Part 08

284 23 2
                                    

Mobil sedan putih itu berhenti diparkiran mobil khusus pengunjung pemakaman tersebut. Bian menghembuskan napasnya dengan berat setelah cowok itu keluar dari mobilnya.

Ditangan Bian sudah ada setangkai bunga mawar putih kesukaan adiknya untuk ia bawakan. Sambil melihat bunga ditangannya, Bian tersenyum sendu. Dulu ia memberikan bunga ini ditangan Vienna, tapi sekarang bunga ini harus ia letakkan diatas batu nisan yang bertuliskan nama adiknya.

Setelah menghembuskan napasnya berkali-kali karena ia grogi. Ini kedua kalinya Bian mengunjungi makam adiknya setelah adiknya meninggal. Yang pertama saat hari pemakaman adiknya dan yang kedua adalah hari ini.

Cowok itu terus melangkahkan kakinya menyusuri area pemakaman sambil memanjatkan doa untuk orang yang telah dikubur disini.

Bian menautkan alisnya ketika melihat motor sport hitam yang tidak asing. Iya, itu motor Vier.

Dan ketika Bian makin melangkah mendekat, ia melihat Vier yang sedang mengelus batu nisan Vienna. Samar-samar ia mendengar suara isakan disana.

"Lo pasti marah kan kalo gue berantem sama bang Bian." Bian tersenyum sendu mendengar ucapan yang keluar dari mulut Vier. Memang sudah seminggu semenjak insiden dilapangan indoor, mereka berdua tidak saling bicara. Dirumah saat makan malam pun keduanya seperti orang asing yang tinggal satu rumah.

Bian enggan menegur adiknya begitupun sebaliknya. Entah apa yang dipikirkan adiknya itu, Bian tidak tahu. Yang pasti Vier masih marah padanya.

"Wajar aja namanya juga saudara. Pasti ada berantemnya. Nanti gue sama Bian juga baikan lagi, lo gausah khawatir ya." Bian tersenyum mendengar ucapan adiknya.
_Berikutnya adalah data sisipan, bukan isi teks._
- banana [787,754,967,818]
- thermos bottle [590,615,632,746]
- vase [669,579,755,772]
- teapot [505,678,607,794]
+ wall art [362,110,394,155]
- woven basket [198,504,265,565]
"Oh iya, gue belum sempet bawa pacar gue buat kenalin ke lo, Na."

Bian sedikit kaget mendengar ucapan Vier. Mungkin kenapa adiknya bisa semarah itu karena mereka berdua sudah pacaran?

"Next gue bakalan bawa dia kesini ya buat di kenalin sama lo."
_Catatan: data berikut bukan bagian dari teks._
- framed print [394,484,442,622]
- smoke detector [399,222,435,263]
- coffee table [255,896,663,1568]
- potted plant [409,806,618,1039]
Vier meletakkan setangkai bunga mawar putih yang ia bawa. "Nih gue bawain buat lo."

Cowok itu mengelus batu nisan yang bertuliskan nama kembarannya disana. "Baik-baik ya disana. Gue gasabar ketemu lo dikehidupan selanjutnya." Vier beranjak dari posisinya.

Baru saja ia membalikkan badannya, tiba-tiba kemunculan Bian Dihadapannya sontak membuatnya kaget.

"Lo sering kesini?" Tanya Bian basa-basi.

"Tiap pulang sekolah kalo nggak basket gue mampir kesini." Jawab Vier sambil menatap abangnya itu.

Bian menganggukkan kepalanya. "Gue jarang kesini. Waktu itu masih belum berani." Bian berjalan melewati Vier untuk mendekat ke tempat adiknya.

"Hai, Assalamualaikum cantik." Bian meletakkan setangkai mawar putih itu bersebelahan dengan milik Vier.

"Disana bahagia kan, dek? Pasti yang jagain kamu makin banyak ya." Bian tersenyum sambil menatap gundukan tanah didepannya.

"Anak Altair nitip salam buat kamu. Katanya mereka kangen jagain kamu."

"Kak Alana juga. Besok dia mau kesini ketemu sama Vienna."

Bian tidak bisa berbohong kalau ia sangat merindukan malaikat kecil di keluarganya ini. Matanya mulai berlinang air mata. Ia rindu dengan kenangan bersama adiknya dan ingin mengulanginya lagi.

Vier yang daritadi hanya diam sambil memperhatikan abangnya yang mulai menundukkan kepalanya. Ia tahu bahwa Bian sedang menangis.

Ingin rasanya Vier merangkul abangnya dan menenangkan cowok itu. Entahlah, rasa gengsi cowok itu sangat tinggi daripada kata hatinya.